Bilan

En Chine, une loi sur le marché du travail entrave les transformations

Des dispositions du droit du travail chinois tendent à restreindre les opportunités d'emplois, et entravent l'adaptation de la main d’œuvre aux bouleversements économiques du pays.

Une loi de 2007 qui encadre de façon plus restrictive les licenciements d'employés, a fini par s'avérer contreproductive en limitant les recrutements sous contrat.

Crédits: Reuters

Des dispositions du droit du travail chinois tendent à restreindre les opportunités d'emplois, et entravent l'adaptation de la main d’œuvre aux bouleversements économiques du pays, a indiqué lundi le ministre des Finances Lou Jiwei.

A l'heure où Pékin vante ses efforts de rééquilibrage économique vers les services, la consommation intérieure et les nouvelles technologies, au détriment de l'industrie lourde et des exportations, le marché du travail peine à suivre le mouvement.

Or, une loi de 2007 sur "les contrats de travail", qui encadre de façon plus restrictive les licenciements d'employés, a fini par s'avérer contreproductive en limitant les recrutements sous contrat, a averti le ministre des Finances.

"Le but originel était de protéger les travailleurs, mais au bout du compte cela porte préjudice à une partie des travailleurs et contribue à une forte hausse des salaires", a souligné Lou Jiwei, à l'occasion de la session annuelle du Parlement chinois.

"Ces dernières années, la hausse des salaires a dépassé les gains de productivité, ce n'est pas durable", a-t-il averti, notant que la loi ne convient pas aux entreprises exportatrices dépendantes des commandes reçues.

Du coup, "les opportunités d'embauches pour les ouvriers moins qualifiés diminuent", tandis que le renchérissement du coût du travail "encourage des entreprises à se tourner vers d'autres pays", s'est désolé M. Lou.

Par ailleurs, "si on manque cruellement de techniciens de niveaux moyen et supérieur, ce n'est pas sans rapport avec cette loi", a-t-il insisté, notant que "rien n'encourage (les entreprises) à relever le niveau de leur main d’œuvre".

Une réforme du droit du travail ne dépendrait toutefois pas de son ministère, a insisté Lou.

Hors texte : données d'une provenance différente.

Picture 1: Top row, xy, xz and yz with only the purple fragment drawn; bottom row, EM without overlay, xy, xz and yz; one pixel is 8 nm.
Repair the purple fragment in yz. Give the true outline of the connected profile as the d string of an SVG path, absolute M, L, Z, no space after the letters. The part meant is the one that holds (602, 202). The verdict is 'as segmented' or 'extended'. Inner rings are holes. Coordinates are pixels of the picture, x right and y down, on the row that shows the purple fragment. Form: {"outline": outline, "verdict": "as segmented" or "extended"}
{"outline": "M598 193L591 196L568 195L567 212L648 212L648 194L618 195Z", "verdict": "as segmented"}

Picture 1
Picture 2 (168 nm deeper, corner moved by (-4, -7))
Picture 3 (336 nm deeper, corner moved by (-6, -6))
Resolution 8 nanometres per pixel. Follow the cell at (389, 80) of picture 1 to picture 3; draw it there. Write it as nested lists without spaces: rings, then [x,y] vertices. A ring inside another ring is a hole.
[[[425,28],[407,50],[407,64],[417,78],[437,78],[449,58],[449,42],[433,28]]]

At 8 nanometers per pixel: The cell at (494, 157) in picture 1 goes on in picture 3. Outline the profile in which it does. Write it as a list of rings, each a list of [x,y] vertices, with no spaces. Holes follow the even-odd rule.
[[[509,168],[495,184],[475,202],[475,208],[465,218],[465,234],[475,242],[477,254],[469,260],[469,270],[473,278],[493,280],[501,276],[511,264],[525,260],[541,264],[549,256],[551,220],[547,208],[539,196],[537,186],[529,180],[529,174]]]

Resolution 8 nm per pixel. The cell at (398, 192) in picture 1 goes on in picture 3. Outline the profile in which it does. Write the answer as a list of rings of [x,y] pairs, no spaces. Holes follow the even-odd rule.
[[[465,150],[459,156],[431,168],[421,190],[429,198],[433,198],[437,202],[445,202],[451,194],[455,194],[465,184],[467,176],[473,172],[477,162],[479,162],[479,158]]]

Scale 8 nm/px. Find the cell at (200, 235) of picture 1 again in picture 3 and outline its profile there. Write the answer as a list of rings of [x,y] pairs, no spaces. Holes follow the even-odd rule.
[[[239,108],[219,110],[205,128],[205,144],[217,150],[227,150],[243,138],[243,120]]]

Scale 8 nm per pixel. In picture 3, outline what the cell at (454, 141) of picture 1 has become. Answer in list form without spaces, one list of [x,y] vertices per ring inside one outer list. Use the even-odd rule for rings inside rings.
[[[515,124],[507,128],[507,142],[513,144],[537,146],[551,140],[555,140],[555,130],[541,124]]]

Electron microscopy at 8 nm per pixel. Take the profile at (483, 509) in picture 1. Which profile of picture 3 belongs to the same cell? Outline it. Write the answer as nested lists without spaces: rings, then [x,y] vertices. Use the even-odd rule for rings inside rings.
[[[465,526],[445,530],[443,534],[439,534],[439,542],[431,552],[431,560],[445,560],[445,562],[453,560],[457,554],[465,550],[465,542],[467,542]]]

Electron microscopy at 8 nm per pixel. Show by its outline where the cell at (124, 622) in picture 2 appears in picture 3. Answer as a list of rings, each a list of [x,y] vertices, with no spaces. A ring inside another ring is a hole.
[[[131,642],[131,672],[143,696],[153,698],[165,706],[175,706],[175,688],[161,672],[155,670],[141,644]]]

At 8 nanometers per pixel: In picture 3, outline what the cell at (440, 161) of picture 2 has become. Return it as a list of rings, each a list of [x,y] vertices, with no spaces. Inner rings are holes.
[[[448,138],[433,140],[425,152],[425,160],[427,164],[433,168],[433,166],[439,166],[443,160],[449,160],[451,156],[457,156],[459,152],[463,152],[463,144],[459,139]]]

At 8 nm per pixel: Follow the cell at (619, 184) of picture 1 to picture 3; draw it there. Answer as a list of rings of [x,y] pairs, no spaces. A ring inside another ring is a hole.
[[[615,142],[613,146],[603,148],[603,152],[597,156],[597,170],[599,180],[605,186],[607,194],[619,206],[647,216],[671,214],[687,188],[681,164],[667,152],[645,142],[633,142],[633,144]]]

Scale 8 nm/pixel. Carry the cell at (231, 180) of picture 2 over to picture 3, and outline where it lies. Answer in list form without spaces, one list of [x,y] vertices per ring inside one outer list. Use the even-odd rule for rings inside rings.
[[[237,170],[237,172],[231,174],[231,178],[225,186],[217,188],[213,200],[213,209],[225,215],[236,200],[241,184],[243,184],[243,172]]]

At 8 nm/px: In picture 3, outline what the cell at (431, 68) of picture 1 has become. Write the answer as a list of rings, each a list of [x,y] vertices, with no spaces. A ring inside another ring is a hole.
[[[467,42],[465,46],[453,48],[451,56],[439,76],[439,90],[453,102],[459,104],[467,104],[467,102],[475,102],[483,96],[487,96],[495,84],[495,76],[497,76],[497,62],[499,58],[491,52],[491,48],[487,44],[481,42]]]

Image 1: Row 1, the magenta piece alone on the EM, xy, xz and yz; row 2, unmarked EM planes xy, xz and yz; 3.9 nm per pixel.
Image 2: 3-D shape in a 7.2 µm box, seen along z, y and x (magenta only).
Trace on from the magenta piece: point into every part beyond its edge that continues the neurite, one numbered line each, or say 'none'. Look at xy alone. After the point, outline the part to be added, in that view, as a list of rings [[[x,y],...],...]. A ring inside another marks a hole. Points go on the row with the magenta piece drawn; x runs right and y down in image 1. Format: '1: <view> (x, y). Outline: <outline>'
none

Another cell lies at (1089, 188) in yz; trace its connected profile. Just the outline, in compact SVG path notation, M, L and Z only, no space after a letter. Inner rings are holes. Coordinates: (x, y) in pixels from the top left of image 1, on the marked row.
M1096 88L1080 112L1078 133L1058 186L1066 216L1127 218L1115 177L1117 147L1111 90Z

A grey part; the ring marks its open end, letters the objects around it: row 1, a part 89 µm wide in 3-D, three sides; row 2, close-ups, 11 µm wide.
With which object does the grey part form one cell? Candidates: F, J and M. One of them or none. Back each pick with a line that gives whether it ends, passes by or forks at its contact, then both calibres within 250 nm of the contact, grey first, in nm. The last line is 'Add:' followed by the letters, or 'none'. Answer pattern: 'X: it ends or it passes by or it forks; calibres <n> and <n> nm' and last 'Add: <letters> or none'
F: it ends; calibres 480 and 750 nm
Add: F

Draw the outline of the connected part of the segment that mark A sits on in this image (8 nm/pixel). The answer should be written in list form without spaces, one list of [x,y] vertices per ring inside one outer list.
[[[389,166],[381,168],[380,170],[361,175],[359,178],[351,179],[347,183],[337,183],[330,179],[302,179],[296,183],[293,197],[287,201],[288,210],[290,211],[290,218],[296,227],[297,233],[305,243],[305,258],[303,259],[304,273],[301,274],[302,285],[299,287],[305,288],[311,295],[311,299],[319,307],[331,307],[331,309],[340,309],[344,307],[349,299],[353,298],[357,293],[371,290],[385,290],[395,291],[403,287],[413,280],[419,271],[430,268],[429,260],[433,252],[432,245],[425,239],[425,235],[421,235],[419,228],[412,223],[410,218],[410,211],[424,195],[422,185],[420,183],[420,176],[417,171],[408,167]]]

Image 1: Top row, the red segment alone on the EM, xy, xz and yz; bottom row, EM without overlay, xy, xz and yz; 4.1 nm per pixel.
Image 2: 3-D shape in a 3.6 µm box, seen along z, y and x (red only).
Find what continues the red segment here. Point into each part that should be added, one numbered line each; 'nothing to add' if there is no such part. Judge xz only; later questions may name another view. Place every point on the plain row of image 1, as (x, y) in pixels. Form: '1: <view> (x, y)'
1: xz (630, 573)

Le gouvernement affirme sa détermination à réduire les colossales surcapacités industrielles dans la deuxième économie mondiale, où des entreprises publiques géantes, aux effectifs souvent surabondants mais peu productives, dominent des secteurs entiers.

Pékin entend combattre les entreprises "zombies" dans le secteur minier et sidérurgique, qui ne survivent plus que grâce aux subsides publiques.

Des transformations douloureuses: environ 1,3 million d'emplois liés au charbon devraient disparaître et 500.000 dans le secteur de l'acier, a estimé le ministère des Ressources humaines.

Pour amoindrir l'impact des suppressions d'emplois, le Premier ministre Li Keqiang a annoncé samedi la création d'un fonds de subventions de 100 milliards de yuans (14 milliards d'euros) pour les deux prochaines années, destiné à aider le reclassement des ouvriers.

Les réformes structurelles "exigeront beaucoup de détermination" des autorités centrales, et il faudra "serrer les dents", a observé M. Lou, avant de balayer les inquiétudes sur la rapide montée de l'endettement public.

"Le niveau d'endettement du gouvernement central est d'environ 40% (du PIB), c'est relativement bas (...) et nous entendons utiliser notre marge d'endettement (supplémentaire) pour soutenir les réformes", a-t-il lancé.